● **Task brief**:
Please recast the rows below as a JSON list of strings, one string per line, running from the first line of the rows through the line containing "e Nachhilfe an", with both ends included. Leave out blank lines and stop after that line.
(Source records)
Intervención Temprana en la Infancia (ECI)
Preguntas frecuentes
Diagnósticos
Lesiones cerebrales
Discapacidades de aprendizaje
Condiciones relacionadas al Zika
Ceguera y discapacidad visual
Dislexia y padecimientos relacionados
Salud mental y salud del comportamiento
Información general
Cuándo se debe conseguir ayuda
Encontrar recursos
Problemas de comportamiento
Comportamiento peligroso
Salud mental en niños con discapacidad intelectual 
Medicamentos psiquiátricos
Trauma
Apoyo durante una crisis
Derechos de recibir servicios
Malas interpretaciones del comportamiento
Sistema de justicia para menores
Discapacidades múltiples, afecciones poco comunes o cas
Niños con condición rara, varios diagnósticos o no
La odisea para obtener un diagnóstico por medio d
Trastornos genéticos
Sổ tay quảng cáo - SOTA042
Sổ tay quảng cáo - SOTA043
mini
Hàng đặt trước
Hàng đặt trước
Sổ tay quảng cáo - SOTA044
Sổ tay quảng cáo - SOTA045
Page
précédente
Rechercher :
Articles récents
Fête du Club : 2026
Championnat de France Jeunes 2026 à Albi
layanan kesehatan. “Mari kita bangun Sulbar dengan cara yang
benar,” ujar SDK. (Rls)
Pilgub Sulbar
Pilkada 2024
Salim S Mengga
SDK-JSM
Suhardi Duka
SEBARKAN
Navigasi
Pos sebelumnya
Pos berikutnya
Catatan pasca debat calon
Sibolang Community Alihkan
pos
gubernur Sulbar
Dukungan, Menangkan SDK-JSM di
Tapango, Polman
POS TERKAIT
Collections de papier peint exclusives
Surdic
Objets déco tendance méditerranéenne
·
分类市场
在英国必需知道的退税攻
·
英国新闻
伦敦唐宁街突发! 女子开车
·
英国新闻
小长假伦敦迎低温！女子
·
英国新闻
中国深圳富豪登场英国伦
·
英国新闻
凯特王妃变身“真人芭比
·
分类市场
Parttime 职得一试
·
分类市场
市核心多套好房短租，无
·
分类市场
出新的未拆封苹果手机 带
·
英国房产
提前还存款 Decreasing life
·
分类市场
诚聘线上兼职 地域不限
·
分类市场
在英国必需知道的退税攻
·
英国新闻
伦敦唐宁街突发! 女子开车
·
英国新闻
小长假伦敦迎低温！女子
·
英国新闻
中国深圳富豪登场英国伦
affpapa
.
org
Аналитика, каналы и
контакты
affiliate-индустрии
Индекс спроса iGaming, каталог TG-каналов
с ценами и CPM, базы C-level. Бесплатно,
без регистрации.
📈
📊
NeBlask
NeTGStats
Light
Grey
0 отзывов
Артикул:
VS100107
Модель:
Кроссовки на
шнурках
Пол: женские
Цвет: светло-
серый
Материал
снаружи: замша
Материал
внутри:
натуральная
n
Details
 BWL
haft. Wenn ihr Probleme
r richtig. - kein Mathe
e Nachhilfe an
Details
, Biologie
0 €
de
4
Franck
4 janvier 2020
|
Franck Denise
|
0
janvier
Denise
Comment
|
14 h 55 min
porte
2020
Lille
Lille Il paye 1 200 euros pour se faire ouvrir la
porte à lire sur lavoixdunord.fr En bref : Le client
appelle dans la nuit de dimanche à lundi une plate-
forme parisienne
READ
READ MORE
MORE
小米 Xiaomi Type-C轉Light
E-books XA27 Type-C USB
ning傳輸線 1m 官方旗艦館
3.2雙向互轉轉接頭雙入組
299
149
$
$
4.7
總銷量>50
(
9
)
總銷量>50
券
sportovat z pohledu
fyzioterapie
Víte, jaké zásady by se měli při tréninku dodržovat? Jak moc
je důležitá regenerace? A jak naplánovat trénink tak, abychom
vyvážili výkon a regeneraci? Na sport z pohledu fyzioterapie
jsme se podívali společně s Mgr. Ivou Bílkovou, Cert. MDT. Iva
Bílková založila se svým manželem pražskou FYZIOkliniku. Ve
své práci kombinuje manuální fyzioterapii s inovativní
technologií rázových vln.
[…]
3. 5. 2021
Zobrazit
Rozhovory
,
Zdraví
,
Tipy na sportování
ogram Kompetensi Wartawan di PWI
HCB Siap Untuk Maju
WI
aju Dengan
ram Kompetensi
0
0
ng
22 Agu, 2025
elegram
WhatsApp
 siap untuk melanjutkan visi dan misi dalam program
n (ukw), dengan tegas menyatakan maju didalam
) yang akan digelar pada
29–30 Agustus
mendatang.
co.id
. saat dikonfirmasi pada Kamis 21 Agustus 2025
(End Source records)
● **Response below**:
[
  "Intervención Temprana en la Infancia (ECI)",
  "Preguntas frecuentes",
  "Diagnósticos",
  "Lesiones cerebrales",
  "Discapacidades de aprendizaje",
  "Condiciones relacionadas al Zika",
  "Ceguera y discapacidad visual",
  "Dislexia y padecimientos relacionados",
  "Salud mental y salud del comportamiento",
  "Información general",
  "Cuándo se debe conseguir ayuda",
  "Encontrar recursos",
  "Problemas de comportamiento",
  "Comportamiento peligroso",
  "Salud mental en niños con discapacidad intelectual ",
  "Medicamentos psiquiátricos",
  "Trauma",
  "Apoyo durante una crisis",
  "Derechos de recibir servicios",
  "Malas interpretaciones del comportamiento",
  "Sistema de justicia para menores",
  "Discapacidades múltiples, afecciones poco comunes o cas",
  "Niños con condición rara, varios diagnósticos o no",
  "La odisea para obtener un diagnóstico por medio d",
  "Trastornos genéticos",
  "Sổ tay quảng cáo - SOTA042",
  "Sổ tay quảng cáo - SOTA043",
  "mini",
  "Hàng đặt trước",
  "Hàng đặt trước",
  "Sổ tay quảng cáo - SOTA044",
  "Sổ tay quảng cáo - SOTA045",
  "Page",
  "précédente",
  "Rechercher :",
  "Articles récents",
  "Fête du Club : 2026",
  "Championnat de France Jeunes 2026 à Albi",
  "layanan kesehatan. “Mari kita bangun Sulbar dengan cara yang",
  "benar,” ujar SDK. (Rls)",
  "Pilgub Sulbar",
  "Pilkada 2024",
  "Salim S Mengga",
  "SDK-JSM",
  "Suhardi Duka",
  "SEBARKAN",
  "Navigasi",
  "Pos sebelumnya",
  "Pos berikutnya",
  "Catatan pasca debat calon",
  "Sibolang Community Alihkan",
  "pos",
  "gubernur Sulbar",
  "Dukungan, Menangkan SDK-JSM di",
  "Tapango, Polman",
  "POS TERKAIT",
  "Collections de papier peint exclusives",
  "Surdic",
  "Objets déco tendance méditerranéenne",
  "·",
  "分类市场",
  "在英国必需知道的退税攻",
  "·",
  "英国新闻",
  "伦敦唐宁街突发! 女子开车",
  "·",
  "英国新闻",
  "小长假伦敦迎低温！女子",
  "·",
  "英国新闻",
  "中国深圳富豪登场英国伦",
  "·",
  "英国新闻",
  "凯特王妃变身“真人芭比",
  "·",
  "分类市场",
  "Parttime 职得一试",
  "·",
  "分类市场",
  "市核心多套好房短租，无",
  "·",
  "分类市场",
  "出新的未拆封苹果手机 带",
  "·",
  "英国房产",
  "提前还存款 Decreasing life",
  "·",
  "分类市场",
  "诚聘线上兼职 地域不限",
  "·",
  "分类市场",
  "在英国必需知道的退税攻",
  "·",
  "英国新闻",
  "伦敦唐宁街突发! 女子开车",
  "·",
  "英国新闻",
  "小长假伦敦迎低温！女子",
  "·",
  "英国新闻",
  "中国深圳富豪登场英国伦",
  "affpapa",
  ".",
  "org",
  "Аналитика, каналы и",
  "контакты",
  "affiliate-индустрии",
  "Индекс спроса iGaming, каталог TG-каналов",
  "с ценами и CPM, базы C-level. Бесплатно,",
  "без регистрации.",
  "📈",
  "📊",
  "NeBlask",
  "NeTGStats",
  "Light",
  "Grey",
  "0 отзывов",
  "Артикул:",
  "VS100107",
  "Модель:",
  "Кроссовки на",
  "шнурках",
  "Пол: женские",
  "Цвет: светло-",
  "серый",
  "Материал",
  "снаружи: замша",
  "Материал",
  "внутри:",
  "натуральная",
  "n",
  "Details",
  " BWL",
  "haft. Wenn ihr Probleme",
  "r richtig. - kein Mathe",
  "e Nachhilfe an"
]